The Tehama County Sheriff’s Office is investigating a deputy-involved shooting in Corning that left a Bull Mastiff injured when it allegedly attacked a smaller dog Monday evening.

Posted: Jun. 19, 2018 2:27 PM
Updated: Jun. 19, 2018 2:58 PM

CORNING, Calif. - The Tehama County Sheriff’s Office is investigating a deputy-involved shooting in Corning that left a Bull Mastiff injured when it allegedly attacked a smaller dog Monday evening.

According to the Tehama County Sheriff’s Office, deputies were dispatched just before 8 p.m. to 4271 East Ave., regarding an off-duty deputy firing his pistol at a large dog when it was aggressively attacking the deputy’s personal dog.

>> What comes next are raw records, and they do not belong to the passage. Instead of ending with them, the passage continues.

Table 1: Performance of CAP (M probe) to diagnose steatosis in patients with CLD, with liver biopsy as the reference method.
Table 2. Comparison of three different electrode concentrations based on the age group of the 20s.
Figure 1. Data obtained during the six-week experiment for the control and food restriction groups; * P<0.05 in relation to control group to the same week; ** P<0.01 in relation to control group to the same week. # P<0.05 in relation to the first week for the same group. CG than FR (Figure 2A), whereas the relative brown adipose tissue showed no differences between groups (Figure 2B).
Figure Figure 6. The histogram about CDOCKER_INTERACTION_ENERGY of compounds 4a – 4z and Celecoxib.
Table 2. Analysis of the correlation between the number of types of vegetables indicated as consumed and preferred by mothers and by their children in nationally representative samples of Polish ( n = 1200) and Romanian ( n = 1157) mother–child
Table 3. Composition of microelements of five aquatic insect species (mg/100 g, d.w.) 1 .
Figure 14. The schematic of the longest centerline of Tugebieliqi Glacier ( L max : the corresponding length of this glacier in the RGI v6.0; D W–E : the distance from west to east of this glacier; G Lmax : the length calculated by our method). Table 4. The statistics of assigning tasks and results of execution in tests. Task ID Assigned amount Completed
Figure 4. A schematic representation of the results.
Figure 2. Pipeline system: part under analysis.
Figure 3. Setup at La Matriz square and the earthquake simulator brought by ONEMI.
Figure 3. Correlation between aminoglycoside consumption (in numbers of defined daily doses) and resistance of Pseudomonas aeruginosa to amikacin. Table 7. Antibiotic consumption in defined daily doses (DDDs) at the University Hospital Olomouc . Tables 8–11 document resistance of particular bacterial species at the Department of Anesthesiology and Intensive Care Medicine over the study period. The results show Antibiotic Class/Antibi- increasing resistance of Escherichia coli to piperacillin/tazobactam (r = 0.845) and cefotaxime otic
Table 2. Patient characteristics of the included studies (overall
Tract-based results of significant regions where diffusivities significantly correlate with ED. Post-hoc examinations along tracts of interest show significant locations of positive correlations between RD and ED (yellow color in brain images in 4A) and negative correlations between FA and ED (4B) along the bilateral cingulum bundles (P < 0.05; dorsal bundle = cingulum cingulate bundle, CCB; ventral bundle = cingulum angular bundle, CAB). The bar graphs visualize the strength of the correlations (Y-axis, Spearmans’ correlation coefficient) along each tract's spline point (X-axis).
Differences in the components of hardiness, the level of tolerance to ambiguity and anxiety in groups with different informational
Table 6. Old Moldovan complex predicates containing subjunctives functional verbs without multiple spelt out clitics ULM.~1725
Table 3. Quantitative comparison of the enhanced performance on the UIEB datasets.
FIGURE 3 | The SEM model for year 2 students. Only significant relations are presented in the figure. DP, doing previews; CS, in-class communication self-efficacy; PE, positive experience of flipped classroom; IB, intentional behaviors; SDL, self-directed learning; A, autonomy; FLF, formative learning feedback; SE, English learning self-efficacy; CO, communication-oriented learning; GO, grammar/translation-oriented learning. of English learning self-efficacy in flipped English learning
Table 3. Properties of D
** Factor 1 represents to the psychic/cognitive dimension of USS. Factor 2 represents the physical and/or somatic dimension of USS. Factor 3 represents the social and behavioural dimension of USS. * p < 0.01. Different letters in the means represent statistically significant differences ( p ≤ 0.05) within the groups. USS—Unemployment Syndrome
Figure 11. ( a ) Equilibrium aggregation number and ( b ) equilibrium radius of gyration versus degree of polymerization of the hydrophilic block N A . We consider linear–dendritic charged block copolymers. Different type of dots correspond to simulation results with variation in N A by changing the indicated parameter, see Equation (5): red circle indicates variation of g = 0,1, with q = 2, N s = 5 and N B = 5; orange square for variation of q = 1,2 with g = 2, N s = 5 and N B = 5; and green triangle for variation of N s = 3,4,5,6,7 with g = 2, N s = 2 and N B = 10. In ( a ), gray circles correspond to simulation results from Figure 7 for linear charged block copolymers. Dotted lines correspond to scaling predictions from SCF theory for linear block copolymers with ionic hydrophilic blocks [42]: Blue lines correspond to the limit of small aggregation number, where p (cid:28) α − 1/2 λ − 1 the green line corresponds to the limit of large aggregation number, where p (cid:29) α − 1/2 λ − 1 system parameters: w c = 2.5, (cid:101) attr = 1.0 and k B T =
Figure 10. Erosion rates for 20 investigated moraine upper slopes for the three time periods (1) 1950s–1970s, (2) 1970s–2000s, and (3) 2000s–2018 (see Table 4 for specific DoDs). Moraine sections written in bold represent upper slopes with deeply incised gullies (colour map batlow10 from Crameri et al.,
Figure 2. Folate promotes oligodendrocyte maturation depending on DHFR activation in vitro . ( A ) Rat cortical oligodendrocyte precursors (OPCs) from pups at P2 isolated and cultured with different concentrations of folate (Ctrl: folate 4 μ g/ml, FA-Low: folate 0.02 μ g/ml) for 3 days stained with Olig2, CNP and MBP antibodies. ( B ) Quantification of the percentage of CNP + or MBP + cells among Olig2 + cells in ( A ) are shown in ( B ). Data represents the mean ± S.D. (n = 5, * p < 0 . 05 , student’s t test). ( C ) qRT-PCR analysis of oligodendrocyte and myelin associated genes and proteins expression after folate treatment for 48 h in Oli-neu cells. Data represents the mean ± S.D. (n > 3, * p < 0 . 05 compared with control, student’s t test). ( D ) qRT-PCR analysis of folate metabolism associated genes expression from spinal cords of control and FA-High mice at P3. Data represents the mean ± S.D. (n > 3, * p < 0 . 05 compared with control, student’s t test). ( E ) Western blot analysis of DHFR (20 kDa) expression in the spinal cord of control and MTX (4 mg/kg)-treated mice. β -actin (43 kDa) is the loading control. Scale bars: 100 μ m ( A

Authorities say the deputy, whose name is not being released at this time, was walking with his wife and his smaller dog on North East Avenue when a Bull Mastiff suddenly jumped its fence and aggressively came forward at them.

The Bull Mastiff was allegedly biting the dog’s throat, and in moments, the sheriff’s deputy fired 3 shots at the Mastiff, forcing the dog to release the small dog and fall to the ground.

Anita Jacobson says her dog “Moose” an English Mastiff did jump out of her yard when she was letting her other dogs go out to use the bathroom.

Jacobson says when “Moose” jumped into the street, where the smaller dog was, the deputy apparently screamed and yelled at her to “get your dog!”

She then says the off-duty deputy pulled his gun and fired a warning shot telling her to enter the dogfight that was occurring at the time. Once the warning shot was fired she went to retrieve “Moose,” but the dog, unfortunately, got loose from her grasp.

Jacobson says the gun was pointing at her direction when she was behind “Moose” and felt that there was a total disregard for her safety.

She is now filing a citizen’s complaint about the ordeal and says “Moose” is a friendly dog and believes the deputy did not have the liberty to shoot her dog.

Detective Watkins from the Tehama County Sheriff's Office says the off-duty deputy had the right by law to shoot the dog, according to California Penal Code Section 599c.

Both dogs are in stable condition, according to the Tehama County Sheriff's Office.

At this time the sheriff’s office says the deputy is not facing any consequences from the shooting.